In the post you say: “Autistic people don’t get used to forced sensory sensitivities; they DISSOCIATE. Autistic people don’t “habituate”. Research shows our pain receptors light up when we’re exposed to our sensory sensitivities”;
could you link me to that research?
Thanks!
– Luana
Jane Lively
I’m not sure which study exactly I found when I first created the post (I’ve gotten better about citing/linking to research since then), but here are some studies about how autistics process sensory information:
- Indifference or hypersensitivity? Solving the riddle of the pain profile in individuals with autism
- Reduced sensory habituation in autism & its correlation with behavioral measures
- Autonomic and Electrophysiological Evidence for Reduced Auditory Habituation in Autism
- Indifference or hypersensitivity? Solving the riddle of the pain profile in individuals with autism
Luana
Thank you so so much! 🙂
Sybil
You put it into words. I’ve been searching for articles that explain the feeling but they’re never quite right, they keep missing something. But you got it. You put it into words. I’m so very grateful to you for publishing this. Thank you.
sare
This!! :’) I struggle so much to do anything while being “perceived,” even simple things like eating or just existing. I’ve accidentally gone a day without eating anything simply because there were people downstairs by the kitchen/fridge the whole day. Also, nothing annoys/angers me the most as people asking if I’m doing something. For example – “Oh, are you going upstairs to use the bathroom?” And, suddenly, I have this desire to say no and not use the bathroom anymore. Anyways, yeah, loved this article, and glad to know people feel similarly!
Freya J.
Can you keep snacks in your room for when that happens? That’s something I’ve been doing myself, and sometimes I’ll eat only snacks those days. 😅 I’ve also been making & freezing sandwiches and putting them in the fridge to thaw the day before (I like doing sub sandwiches, but most any work) or will take one out that night and let it thaw in my room whilst I sleep. If I don’t need it that day, I put it into the fridge. 🤷♀️
sare
Oooh that’s actually a good tip. I don’t love keeping food in my room, but I don’t mind eating in my room, so the making and thawing sandwiches bit could definitely help. Thanks so much for the reply! :))
cat-astrophe
I hate being perceived as well. I started reading about it and I think I hate it because real me and theoretical fully masked me are disconnected. I wish to be able to fully mask, so whenever people just perceive me I feel like I am in the crosshairs. So for me the solution is just learning how to mask better. Perhaps in my case my hatred of being perceived is just a twisted hatred towards myself?
AuthentiCat
I would desperately love to know few of your favorite affirmations that don’t feel like gaslighting. No worries if this is too personal.
Freya J.
Definitely not too personal. 😌 I have a post sharing my main affirmations list; I’ll update this post soon to link to it.

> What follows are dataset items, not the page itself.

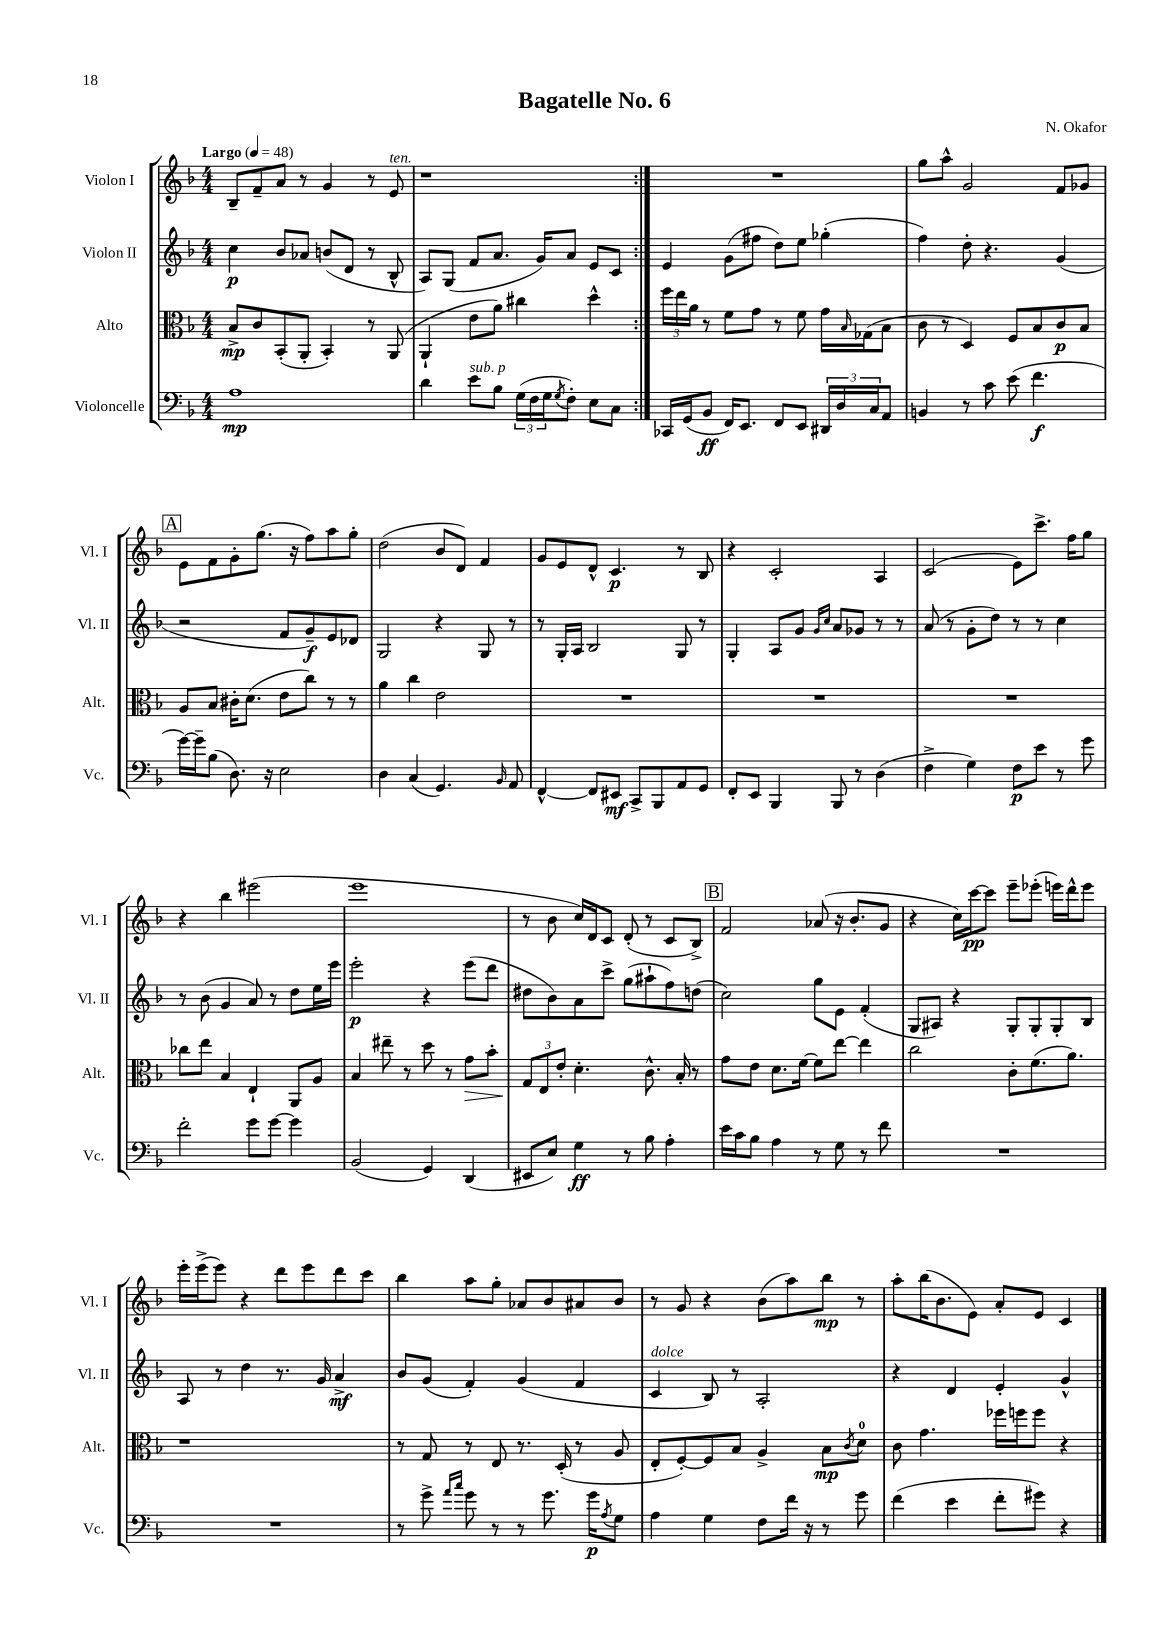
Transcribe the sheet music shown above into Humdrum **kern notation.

**kern	**kern	**kern	**kern
*staff4	*staff3	*staff2	*staff1
*clefF4	*clefC3	*clefG2	*clefG2
*k[b-]	*k[b-]	*k[b-]	*k[b-]
*M4/4	*M4/4	*M4/4	*M4/4
*MM48	*MM48	*MM48	*MM48
1A	8B-^	4cc	8B-~
.	8c	.	8f~
.	(8BB-'	8b-	8a
.	8AA'	8a-	8r
.	4BB-')	(8b	4g
.	.	8d	.
.	8r	8r	8r
.	(8AA	8B-^^	8e
=	=	=	=
4d	4AA`	8A)	1r
.	.	(8G	.
8e	8e	8f	.
8B-	8a)	8.a	.
(24G	4cc#	.	.
24F	.	.	.
.	.	16g)	.
24G	.	.	.
8qG	.	.	.
8F')	.	8a	.
8E	4dd^^	8e	.
8C	.	8c	.
=:|!	=:|!	=:|!	=:|!
16CC-	24ff	4e	1r
.	24ee	.	.
(16GG	.	.	.
.	24a	.	.
8BB-	8r	.	.
16FF)	8f	(8g	.
8.EE	.	.	.
.	8g	8ff#	.
8FF	8r	8dd)	.
8EE	8f	8ee	.
24DD#	16g	(4gg-'	.
24D	.	.	.
.	16qqB-	.	.
.	(16G-	.	.
24C	.	.	.
8AA	8B-	.	.
=	=	=	=
4BB	8c	4ff)	8gg
.	8r	.	8aa^^
8r	4D)	8dd'	2g
8c	.	4.r	.
(8e	8F	.	.
4.f	8B-	.	.
.	8c	(4g	8f
.	8B-	.	8g-
=	=	=	=
[16g)	8A	2r	8e
16g~]	.	.	.
(8B-	8B-	.	8f
8.D)	16c#'	.	8g'
.	(8.d	.	.
.	.	.	(8.gg
16r	.	.	.
2E	8e	8f	.
.	.	.	16r
.	8cc)	8g~)	8ff)
.	8r	8e	8aa
.	8r	8d-	8gg'
=	=	=	=
4D	4a	2G	(2dd
(4C	4cc	.	.
4.GG)	2e	4r	8b-
.	.	.	8d)
.	.	8G	4f
16qqBB-	.	.	.
8AA	.	8r	.
=	=	=	=
[4FF^^	1r	8r	8g
.	.	16G'	8e
.	.	16A	.
8FF]	.	2B-	8d^^
8EE#	.	.	4.c
8CC^	.	.	.
8BBB-	.	.	.
8AA	.	8G	8r
8GG	.	8r	8B-
=	=	=	=
8FF'	1r	4G'	4r
8EE	.	.	.
4BBB-	.	8A	2c'
.	.	8g	.
.	.	16qqg	.
.	.	16qqcc	.
8BBB-	.	8a	.
8r	.	8g-	.
(4D	.	8r	4A
.	.	8r	.
=	=	=	=
4F^	1r	(8a	(2c
.	.	8r	.
4G)	.	8g'	.
.	.	8dd)	.
8F	.	8r	8e)
8e	.	8r	8.ccc^
8r	.	4cc	.
.	.	.	16ff
8g	.	.	8gg
=	=	=	=
2f'	8cc-	8r	4r
.	8ee	(8b-	.
.	4B-	4g	4bb-
8g	4E`	8a)	(2eee#
[8g	.	8r	.
4g]	8AA	8dd	.
.	8A	16ee	.
.	.	16eee	.
=	=	=	=
(2BB-	4B-	2eee'	1eee
.	8ee#~	.	.
.	8r	.	.
4GG)	8dd	4r	.
.	8r	.	.
(4DD	8g	(8eee	.
.	8b-'	8ddd	.
=	=	=	=
8EE#	12G	8dd#	8r
.	12E	.	.
8E)	.	8b-)	8b-
.	12e'	.	.
4G	4.d'	8a	16cc)
.	.	.	16d
.	.	8ccc^	8c
8r	.	(8gg	(8d'
8B-	8.c^^	8aa#`	8r
4A'	.	8ff)	8c
.	16B-'	.	.
.	8r	(8dd	8B-^)
=	=	=	=
16e	8g	2cc)	2f
16c	.	.	.
8B-	8e	.	.
4A	8.d	.	.
.	[16f	.	.
8r	8f]	8gg	(8a-
8G	[8ee	8e	16r
.	.	.	8.b-'
8r	4ee]	(4f'	.
8f	.	.	8g
=	=	=	=
1r	2cc	8G	4r
.	.	8A#)	.
.	.	4r	16cc)
.	.	.	[16ccc
.	.	.	8ccc]
.	8c'	8G'	8eee~
.	(8.f	8G'	(8eee-'
.	.	8G'	16eee)
.	8.a)	.	16ddd^^
.	.	8B-	8eee
=	=	=	=
1r	1r	8A	16eee'
.	.	.	(16eee^
.	.	8r	8eee)
.	.	4dd	4r
.	.	8.r	8ddd
.	.	.	8eee
.	.	16g	.
.	.	4a^	8ddd
.	.	.	8ccc
=	=	=	=
8r	8r	8b-	4bb-
8g^	8G	(8g	.
16qqa	.	.	.
16qqcc	.	.	.
8g	8r	4f')	8aa
8r	8E	.	8gg'
8r	8.r	(4g	8a-
8.g	.	.	8b-
.	(16D'	.	.
.	8r	4f	8a#
16g	.	.	.
8qA	.	.	.
8G	8A	.	8b-
=	=	=	=
4A	8E'	4c	8r
.	[8F')	.	8g
4G	8F]	8B-)	4r
.	8B-	8r	.
8F	4A^	2A'	(8b-
16f	.	.	8aa)
16r	.	.	.
8r	8B-	.	8bb-
.	8qc	.	.
8g	8d	.	8r
=	=	=	=
(4f	8c	4r	8aa'
.	4.g	.	(16bb-
.	.	.	8.b-
4e	.	4d	.
.	.	.	8e)
8f'	16ff-	4e'	8a'
.	16ff	.	.
8g#)	8ff	.	8e
4r	4r	4g^^	4c
==	==	==	==
*-	*-	*-	*-
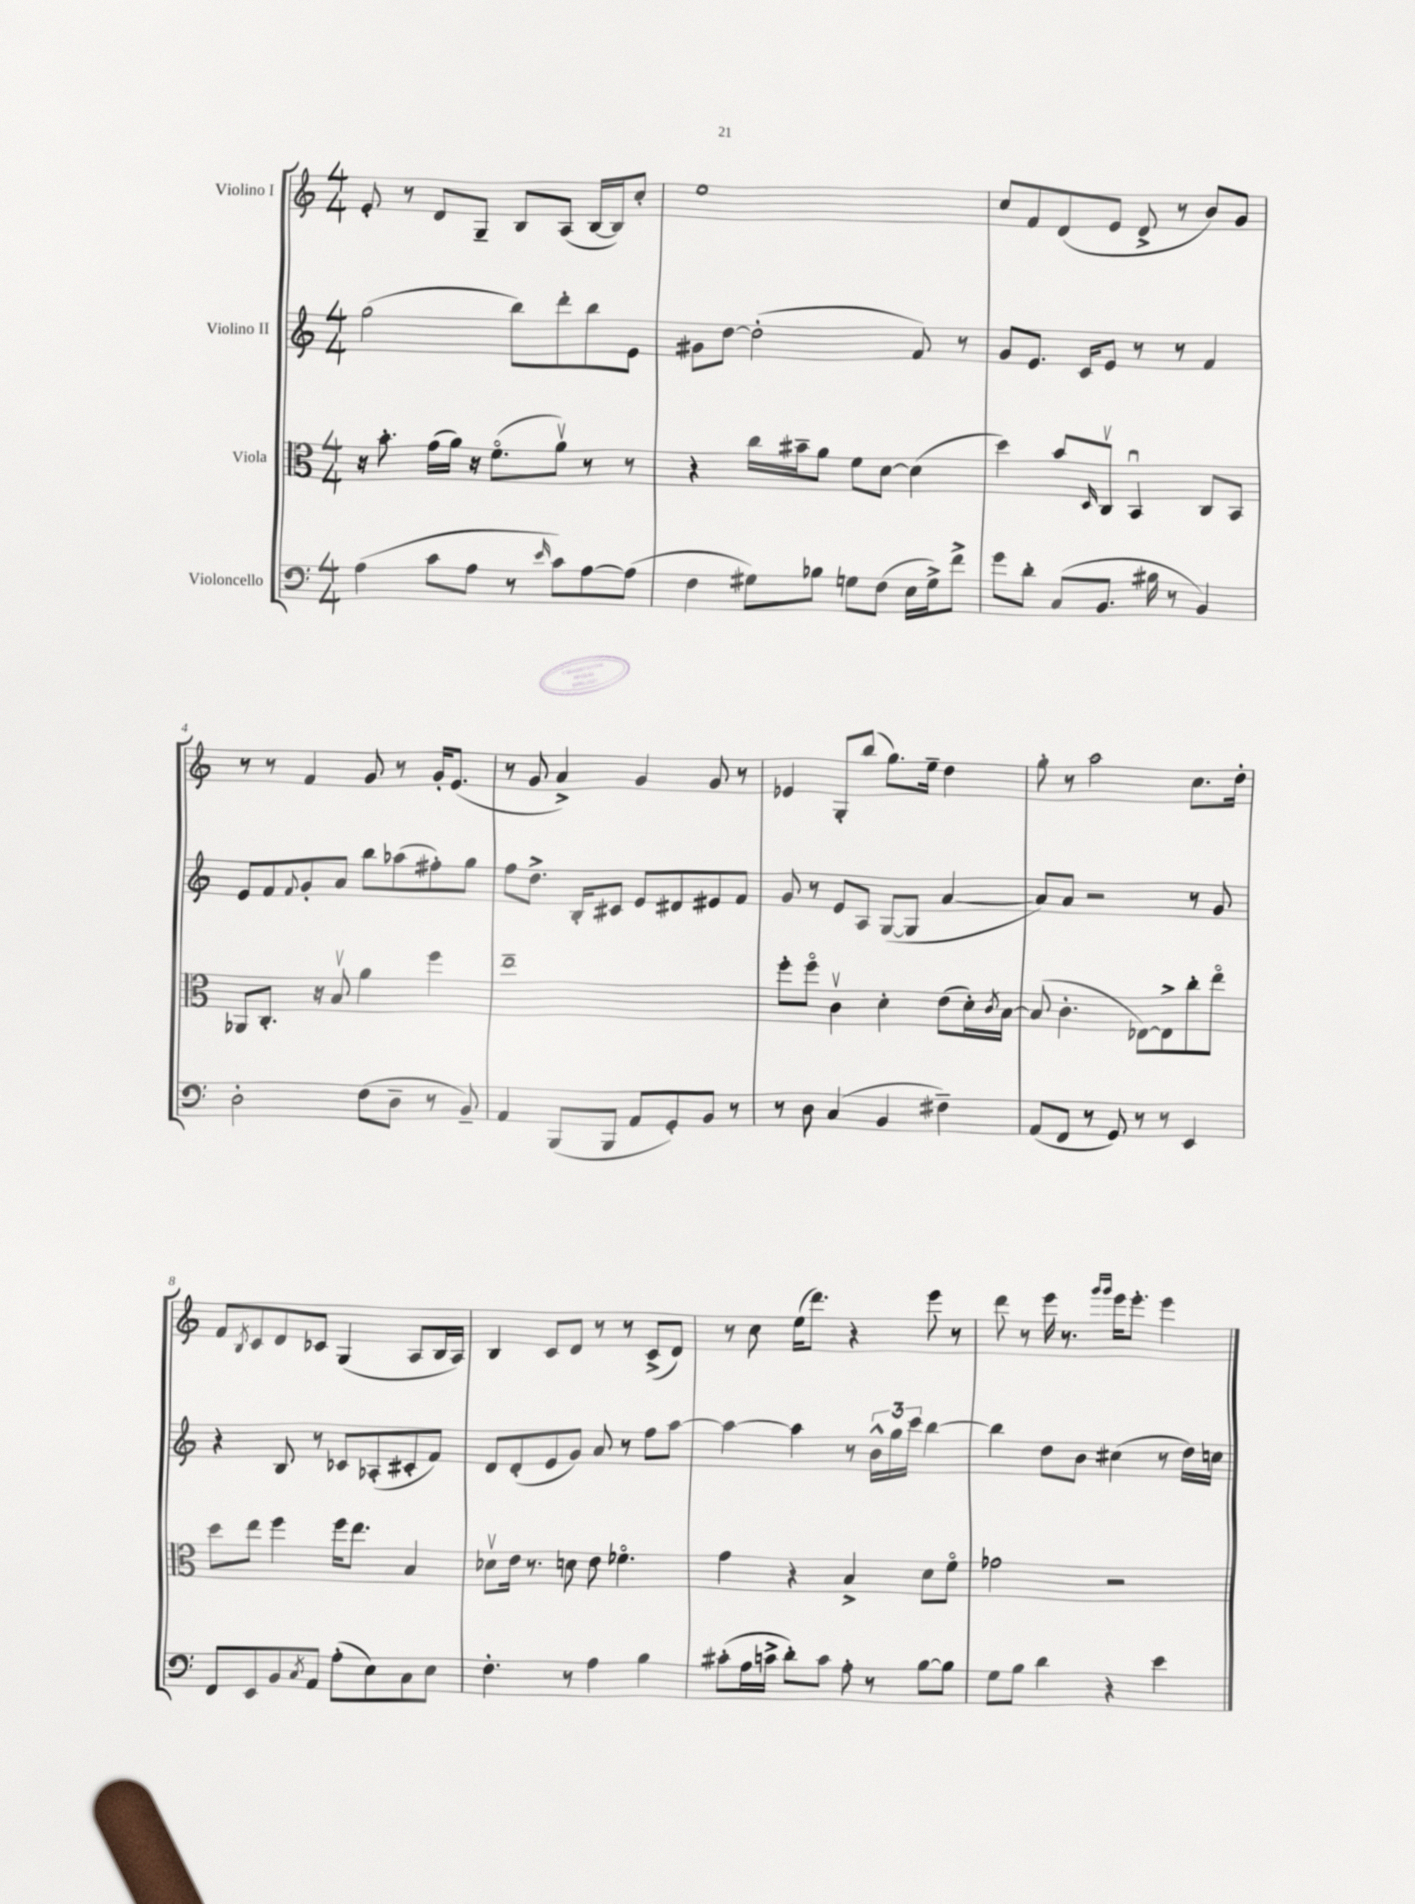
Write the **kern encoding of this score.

**kern	**kern	**kern	**kern
*staff4	*staff3	*staff2	*staff1
*clefF4	*clefC3	*clefG2	*clefG2
*k[]	*k[]	*k[]	*k[]
*M4/4	*M4/4	*M4/4	*M4/4
(4A	16r	(2gg	8e'
.	8.b'	.	.
.	.	.	8r
8c	(16g	.	8d
.	16a)	.	.
8A	16r	.	8G~
.	(8.fo	.	.
8r	.	8bb)	8B
16qqe	.	.	.
8c)	8av)	8ddd'	(8A
[8A	8r	8bb	[16B
.	.	.	16B])
(8A]	8r	8e	8cc'
=	=	=	=
4F	4r	8g#	1ee
.	.	[8dd	.
8G#)	16cc	(2dd']	.
.	16b#~	.	.
8B-	8a	.	.
8G	8f	.	.
(8F	[8d	.	.
16E	(4d]	8f)	.
16G^)	.	.	.
8f^	.	8r	.
=	=	=	=
8g	4dd)	8g	8cc
8d'	.	8.e	8f
(8C	8b	.	(8d
.	.	16c	.
.	16qqD	.	.
8.BB	8Cv	8e	8e
.	4BBu	8r	8d^
16B#	.	.	.
8r	.	8r	8r
4BB)	8C	4f	8b)
.	8BB	.	8g
=	=	=	=
2D'	8AA-	8e	8r
.	8.C'	8f	8r
.	.	8qqf	.
.	.	8g'	4f
.	16r	.	.
.	8Bv	8a	.
(8F	4a	8bb	8g
8D~	.	(8aa-	8r
8r	4ff	8ff#')	16g'
.	.	.	(8.e
8BB~)	.	8gg	.
=	=	=	=
4AA	1ee~	8ff	8r
.	.	8.dd^	8g
(8BBB	.	.	4a^)
.	.	16B'	.
8BBB	.	8c#	.
8AA	.	8e	4g
8GG')	.	8d#	.
8BB	.	8e#	8g
8r	.	8f	8r
=	=	=	=
8r	8ff'	8g	4e-
8D	8ffo	8r	.
(4C	4cv	8e	8G'
.	.	8A	(8bb
4BB	4d'	([8G	8.gg)
.	.	8G]	.
.	.	.	16ee~
4F#~)	(8e	[4a	4dd
.	16d')	.	.
.	8qc	.	.
.	[16B	.	.
=	=	=	=
(8AA	(8B]	8a])	8gg'
8FF	4.c'	8a	8r
8r	.	2r	2aa
8GG)	.	.	.
8r	[8E-)	.	.
8r	8E-^]	.	.
4EE	8cc'	8r	8.cc
.	8eeo	8g	.
.	.	.	16dd'
=	=	=	=
8FF	8dd	4r	8f
.	.	.	8qB
8EE	8ee	.	8c
8BB	4ff	8B	8d
8qC	.	.	.
8AA	.	8r	8c-
(8A'	16ff	8c-	(4G
.	8.ee	.	.
8E)	.	(8A-'	.
8C	4B	8c#'	8A
8E	.	8f)	16B
.	.	.	16A)
=	=	=	=
4.F'	8d-v	8d	4B
.	16e	(8d'	.
.	8.r	.	.
.	.	8e	8c
8r	8d	8g)	8d
4A	8e	8a	8r
.	4.f-o	8r	8r
4B	.	8ff	(8c^
.	.	[8aa	8d)
=	=	=	=
(8c#'	4g	4aa_	8r
16A	.	.	8cc
16c^	.	.	.
8d')	4r	4aa]	(16ee
.	.	.	8.ddd)
8c	.	.	.
8A'	4B^	8r	4r
8r	.	24b^^	.
.	.	24gg	.
.	.	24ccc	.
[8B	8d	[4bb	8eee
8B]	8fo	.	8r
=	=	=	=
8G	2g-	4bb]	8ddd
8B	.	.	8r
4d	.	8dd	16eee
.	.	.	8.r
.	.	8b	.
.	.	.	16qqggg
.	.	.	16qqggg
4r	2r	(4cc#	16eee
.	.	.	8.eee'
4e	.	8r	4eee
.	.	16dd)	.
.	.	16cc	.
==	==	==	==
*-	*-	*-	*-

The post: /self-affirmations/
Neko chan
Thank you for this article, as it formulates many thought that I, too, had.
Tony
I found this very interesting because I can relate to it and haven’t seen it discussed anywhere else. Except maybe in the philosophy of Jean Paul Sartre where “Hell is other people” because you cannot control how others perceive you. In various jobs I’ve had, I hated seeing my name in staff directories and hated that others had a perception of me that wasn’t me at all. I could sense how others would expect me to behave as ‘staff’ but I could never even pretend to be ‘staff’. Others perceiving me or judging me sucked the life out of me and they make me feel like a completely empty shell. Sometimes, I don’t want to be perceived at all and it’s stressful trying to avoid the ‘attack’ of their perception! I could go on, but thanks for this interesting article.